Probably a very simple question, but I am banging my head against the wall with this. To start with I am not very familiar with r or stats beyond the basics. I work for an NGO with an endangered species, so we have very little in the way of resources. I am trying to determine the trend of a population while accounting for the very patchy data.
I have about 20 years of data. Each year, volunteers go to roost sites to count the birds leaving roosts in the morning. There is a lot of variation from year to year regarding which, and how many sites are counted. I have also gathered other metrics that I believe may have an effect on the numbers counted at any one time, such as moon phase (days until/since nearest full moon), cumulative precipitation over previous 1, 3, 6, 12 & 24 months. Along with Year and effort these make up my independent variables.
My understanding is that I should use a GLM to see to what degree each variable effects the dependent variable (total counted), with the idea that I can see whether the population is really increasing rather than the general increase in total counted simply being down to increased effort over the years.
I have played around with r and spent many hours googling and it seems that GLM was the right way to go, but I struggled to find what model best described the relationship.
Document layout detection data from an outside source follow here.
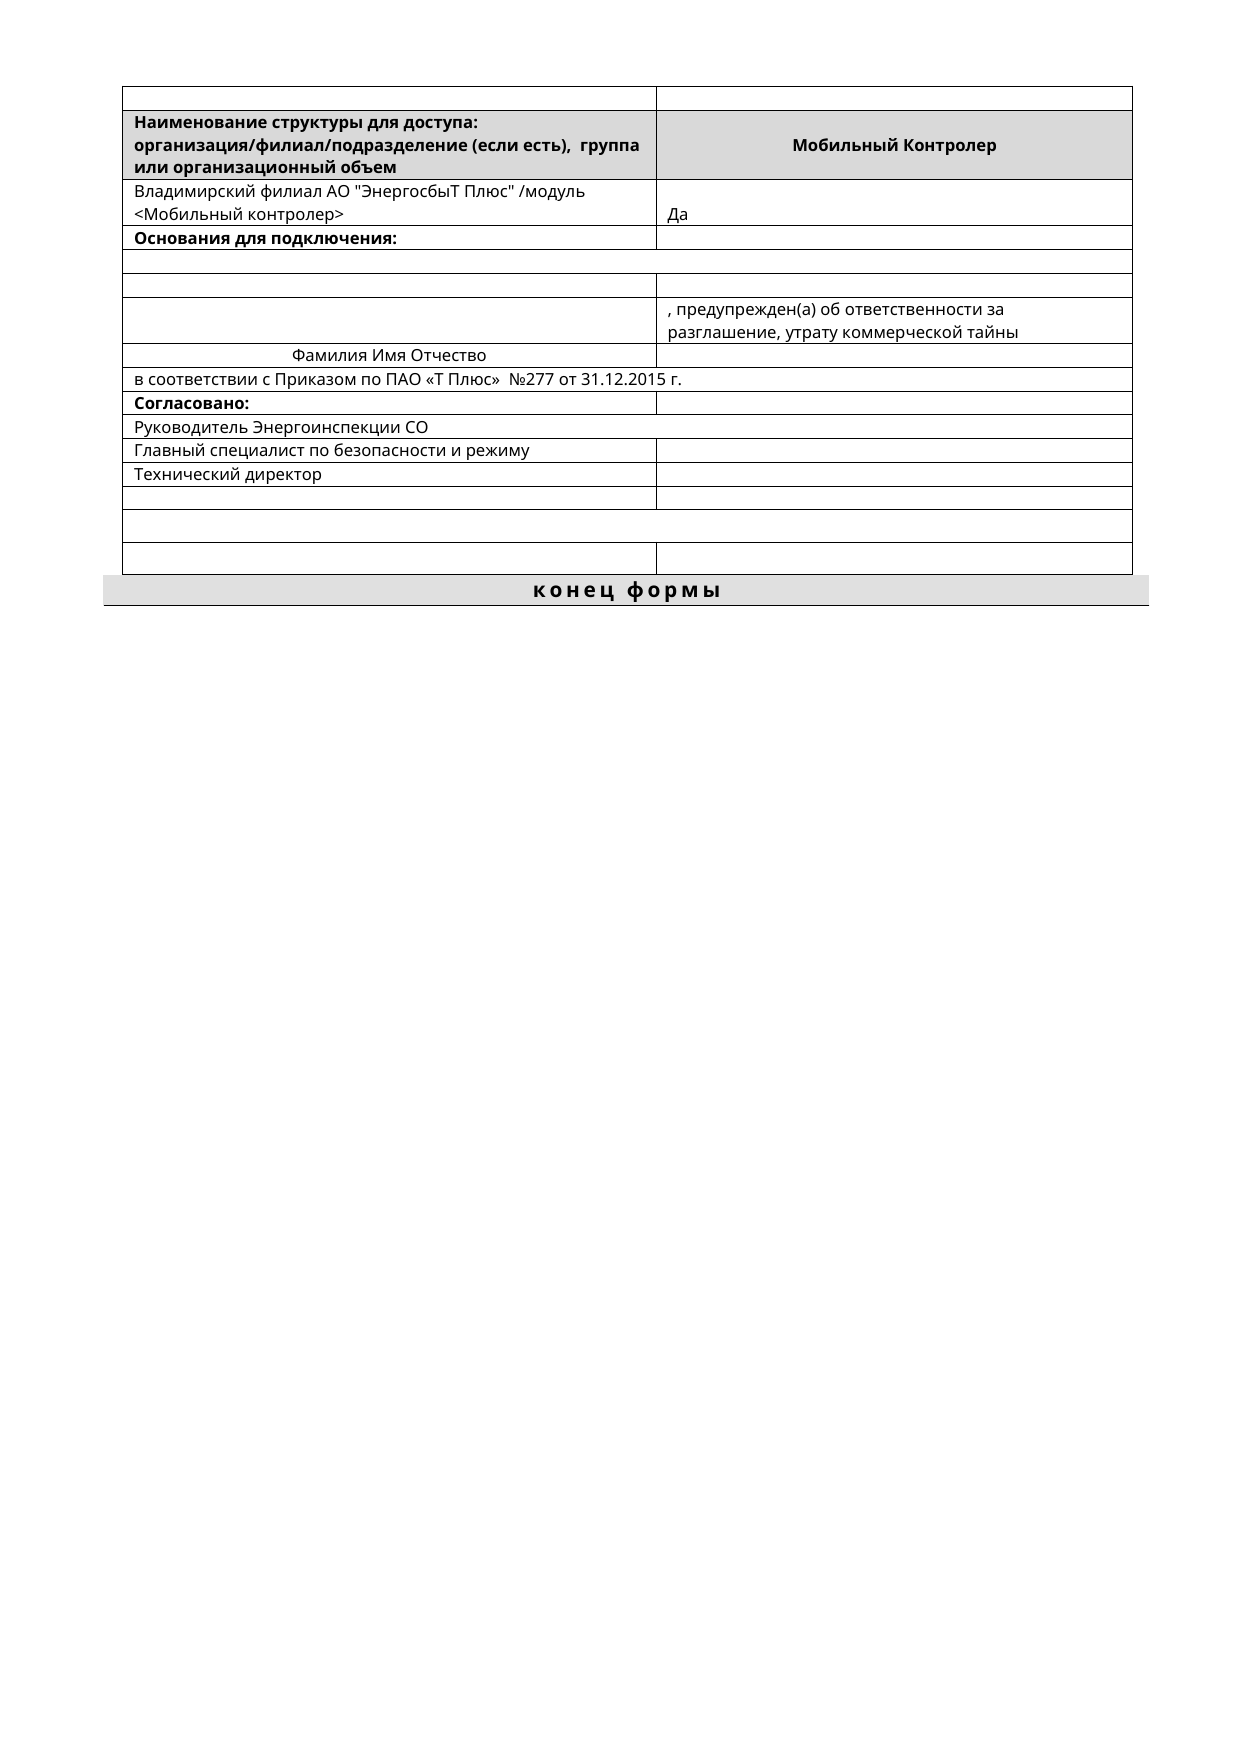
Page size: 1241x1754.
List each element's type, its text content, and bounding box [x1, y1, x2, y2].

table_cell Мобильный Контролер [657, 111, 1132, 179]
text конец формы [103, 575, 1149, 606]
table_cell [657, 487, 1132, 509]
table_cell [657, 439, 1132, 462]
table_cell Владимирский филиал АО "ЭнергосбыТ Плюс" /модуль <Мобильный контролер> [123, 180, 656, 225]
table_cell Согласовано: [123, 392, 656, 414]
table_cell Да [657, 180, 1132, 225]
table_cell [657, 543, 1132, 574]
table_cell [123, 487, 656, 509]
table_cell [123, 250, 1132, 273]
table_cell [123, 543, 656, 574]
table_cell [123, 274, 656, 297]
table_cell в соответствии с Приказом по ПАО «Т Плюс» №277 от 31.12.2015 г. [123, 368, 1132, 391]
table_cell Наименование структуры для доступа: организация/филиал/подразделение (если есть), группа или организационный объем [123, 111, 656, 179]
table_cell Основания для подключения: [123, 226, 656, 249]
table_cell [657, 87, 1132, 110]
table_cell [123, 298, 656, 343]
table_cell , предупрежден(а) об ответственности за разглашение, утрату коммерческой тайны [657, 298, 1132, 343]
table_cell Фамилия Имя Отчество [123, 344, 656, 367]
table_cell [657, 392, 1132, 414]
table_cell Главный специалист по безопасности и режиму [123, 439, 656, 462]
table_cell [657, 344, 1132, 367]
table_cell [657, 274, 1132, 297]
table_cell [123, 87, 656, 110]
table_cell Руководитель Энергоинспекции СО [123, 415, 1132, 438]
table_cell [657, 226, 1132, 249]
table_cell [657, 463, 1132, 486]
table_cell Технический директор [123, 463, 656, 486]
table_cell [123, 510, 1132, 542]
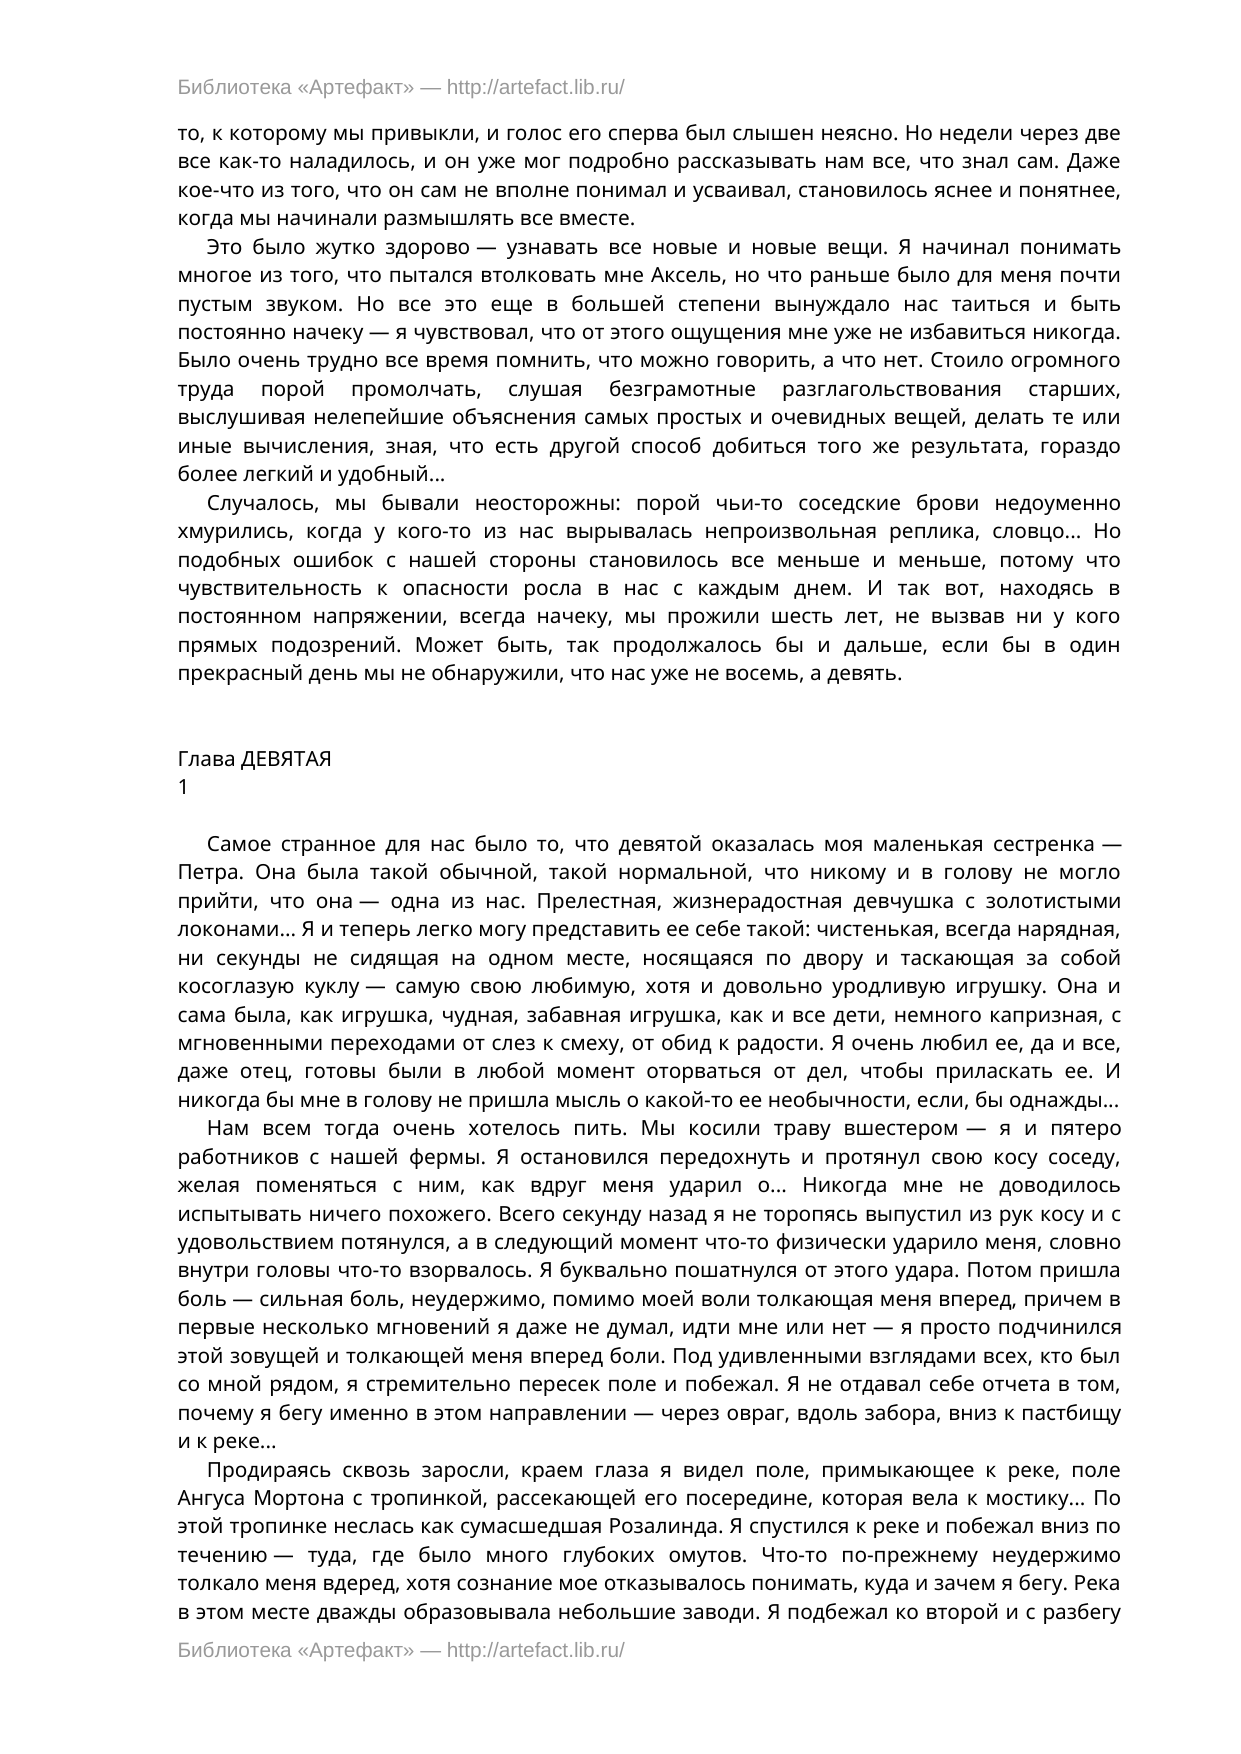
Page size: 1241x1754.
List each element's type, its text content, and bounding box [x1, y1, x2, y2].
I was then introduced to negative binomials (rather than a quasi-poisson) GLM that produced an AIK that would tell me about the best fit.
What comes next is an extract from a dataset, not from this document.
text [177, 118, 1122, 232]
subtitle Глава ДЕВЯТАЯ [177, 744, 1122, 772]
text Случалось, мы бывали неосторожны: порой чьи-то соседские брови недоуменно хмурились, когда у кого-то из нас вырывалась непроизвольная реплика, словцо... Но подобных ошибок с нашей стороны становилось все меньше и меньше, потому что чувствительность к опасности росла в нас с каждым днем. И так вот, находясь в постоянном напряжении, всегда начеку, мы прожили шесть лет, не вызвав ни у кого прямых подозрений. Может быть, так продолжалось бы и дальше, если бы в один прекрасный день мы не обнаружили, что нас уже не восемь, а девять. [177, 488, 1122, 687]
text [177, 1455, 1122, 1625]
I was then introduced to the MumIn dredge function that basically shows me that the top results with a delta of less than 2 are the best descriptors.
My problem now is that I am so far down a rabbit hole that I don't understand at all, I don't know if I'm even looking at the right information any more. So to start with the basics, is a negative binomial the right GLM to use in my case?
> dput(head(totals))
structure(list(Year = c(2002L, 2003L, 2005L, 2006L, 2007L, 2008L
), Total = c(433L, 627L, 141L, 714L, 609L, 429L), Effort = c(10L,
13L, 14L, 25L, 27L, 21L), Rain.24 = c(957.45, 867.23, 1408.05,
1634.91, 1127.47, 859.42), Rain.12 = c(426.52, 440.71, 878.8,
756.11, 371.36, 488.06), Rain.6 = c(321.72, 272.84, 639.16, 542,
250.71, 395.59), Rain.3 = c(157.94, 65.25, 437.35, 351.1, 86.94,
129.66), Rain.1 = c(27.94, 8.74, 99.3, 70.79, 25.8, 21.05), Nearest.full.moon = c(2L,
7L, 4L, 14L, 6L, 4L)), row.names = c(NA, 6L), class = "data.frame")
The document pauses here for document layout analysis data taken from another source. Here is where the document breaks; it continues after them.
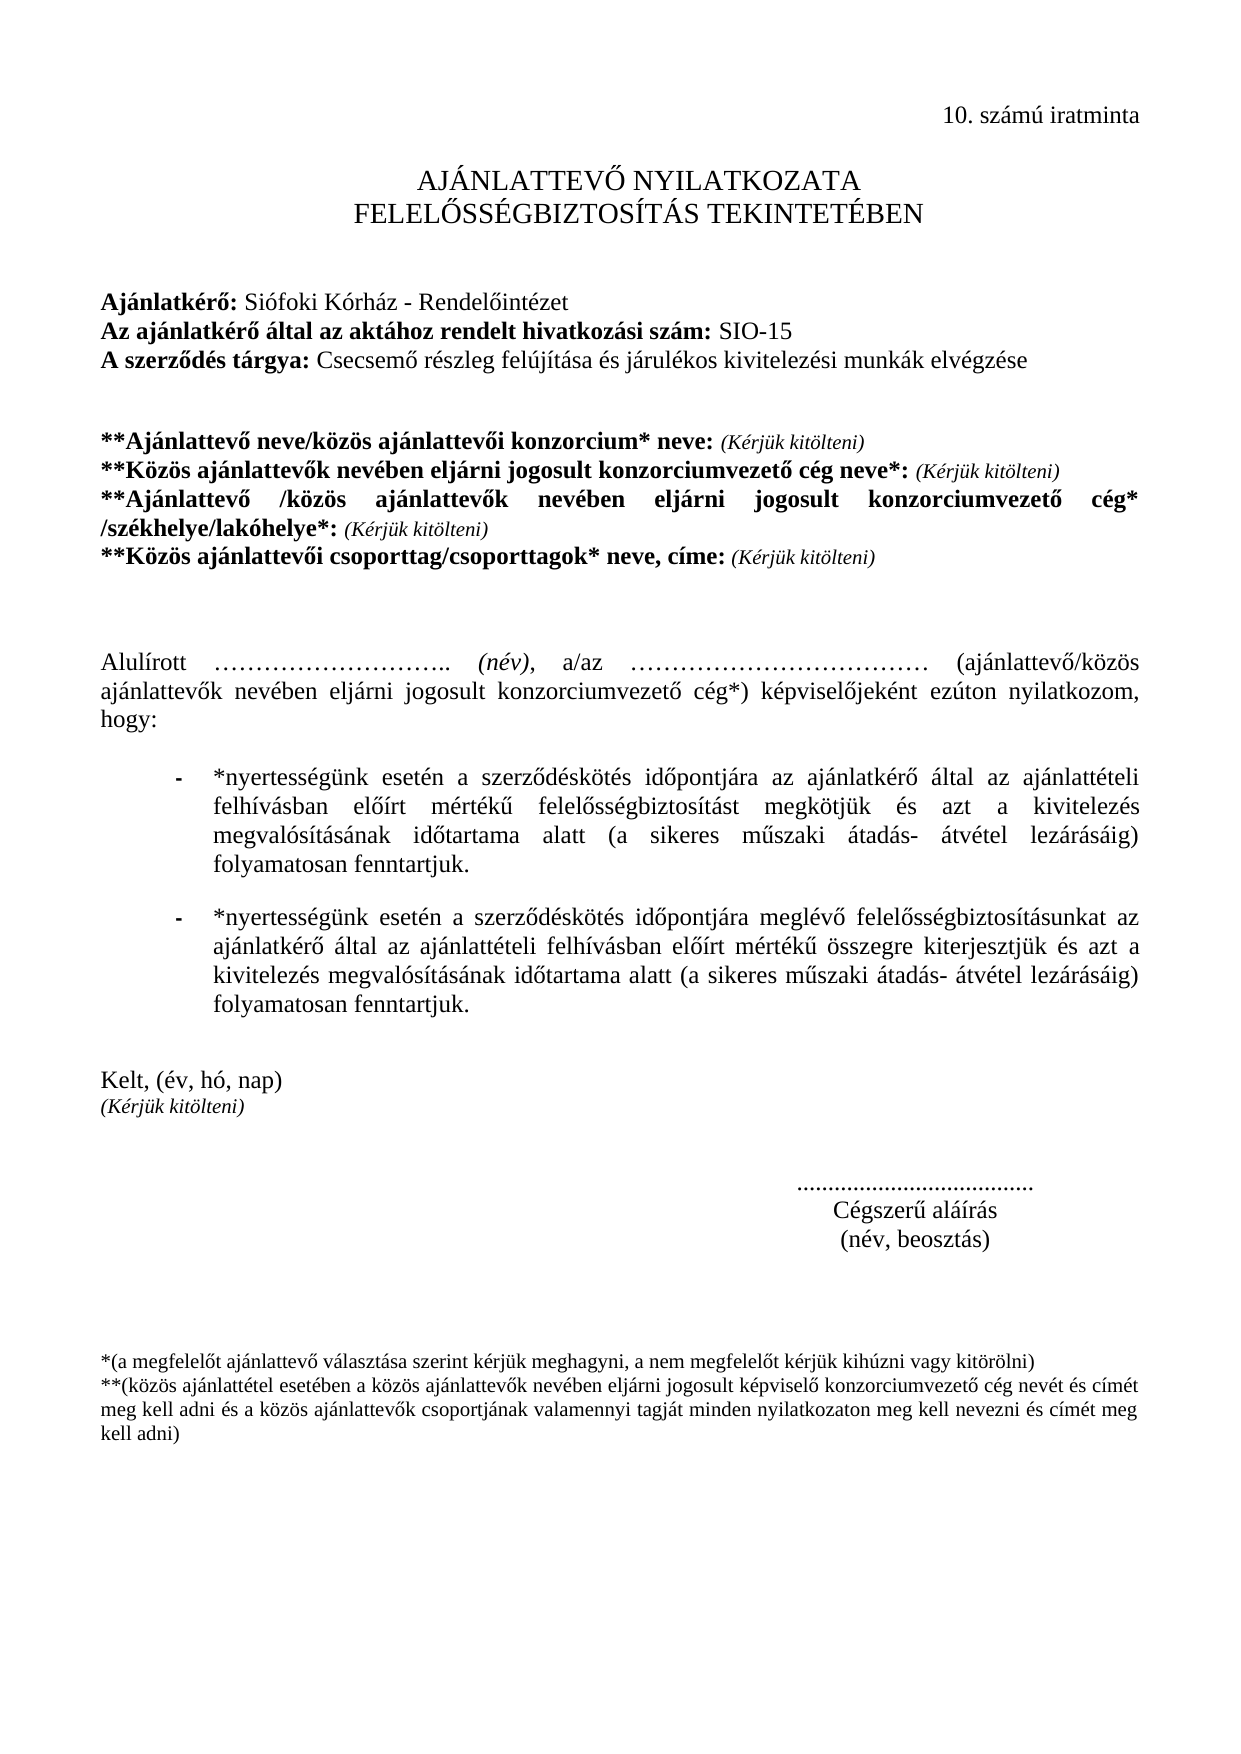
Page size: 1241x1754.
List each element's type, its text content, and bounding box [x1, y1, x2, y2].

text **Ajánlattevő /közös ajánlattevők nevében eljárni jogosult konzorciumvezető cég* /székhelye/lakóhelye*: (Kérjük kitölteni) [100, 484, 1140, 541]
list *nyertességünk esetén a szerződéskötés időpontjára meglévő felelősségbiztosításunkat az ajánlatkérő által az ajánlattételi felhívásban előírt mértékű összegre kiterjesztjük és azt a kivitelezés megvalósításának időtartama alatt (a sikeres műszaki átadás- átvétel lezárásáig) folyamatosan fenntartjuk. [175, 902, 1140, 1017]
text **Ajánlattevő neve/közös ajánlattevői konzorcium* neve: (Kérjük kitölteni) [100, 426, 1140, 455]
text Alulírott ……………………….. (név), a/az ……………………………… (ajánlattevő/közös ajánlattevők nevében eljárni jogosult konzorciumvezető cég*) képviselőjeként ezúton nyilatkozom, hogy: [100, 647, 1140, 733]
text Az ajánlatkérő által az aktához rendelt hivatkozási szám: SIO-15 [100, 316, 1140, 345]
list *nyertességünk esetén a szerződéskötés időpontjára az ajánlatkérő által az ajánlattételi felhívásban előírt mértékű felelősségbiztosítást megkötjük és azt a kivitelezés megvalósításának időtartama alatt (a sikeres műszaki átadás- átvétel lezárásáig) folyamatosan fenntartjuk. [175, 762, 1140, 878]
text (Kérjük kitölteni) [100, 1094, 1140, 1118]
text felelősségbiztosítás tekintetében [138, 196, 1140, 230]
list számú iratminta [138, 100, 1140, 129]
text Ajánlatkérő: Siófoki Kórház - Rendelőintézet [100, 287, 1140, 316]
text Cégszerű aláírás [617, 1195, 1140, 1224]
text *(a megfelelőt ajánlattevő választása szerint kérjük meghagyni, a nem megfelelőt kérjük kihúzni vagy kitörölni) [100, 1349, 1140, 1373]
text ...................................... [617, 1167, 1140, 1195]
text **Közös ajánlattevők nevében eljárni jogosult konzorciumvezető cég neve*: (Kérjük kitölteni) [100, 455, 1140, 484]
text Kelt, (év, hó, nap) [100, 1066, 1140, 1094]
text **Közös ajánlattevői csoporttag/csoporttagok* neve, címe: (Kérjük kitölteni) [100, 541, 1140, 570]
text A szerződés tárgya: Csecsemő részleg felújítása és járulékos kivitelezési munkák elvégzése [100, 345, 1140, 373]
text Ajánlattevő nyilatkozata [138, 163, 1140, 196]
text **(közös ajánlattétel esetében a közös ajánlattevők nevében eljárni jogosult képviselő konzorciumvezető cég nevét és címét meg kell adni és a közös ajánlattevők csoportjának valamennyi tagját minden nyilatkozaton meg kell nevezni és címét meg kell adni) [100, 1373, 1140, 1445]
text (név, beosztás) [617, 1224, 1140, 1253]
My dependant variable is "tot" with the following distribution:
> tot
[1] 290 433 870 277 714 669 429 479 860 547 654 865 845 1085 883 583 1023 1097 1182
[20] 945
> skewness(tot)
[1] -0.1372469
> var(tot)
[1] 73319.84
> mean(tot)
[1] 736.5
Here is the code that I am running for the main chunk of the analysis:
options(na.action=na.omit)
model3 <- glm.nb( Total ~ . , data = totals)
summary(model3)
options(na.action=na.fail)
dredge(model3)
res <- dredge(model3, trace=2)
subset(res, delta <= 2, recalc.weights=FALSE)
options(na.action=na.omit)
summary(model.avg(res, revised.var=FALSE))
importance(res)
Sorry if this make no sense, I will try and edit the question accordingly with some feedback.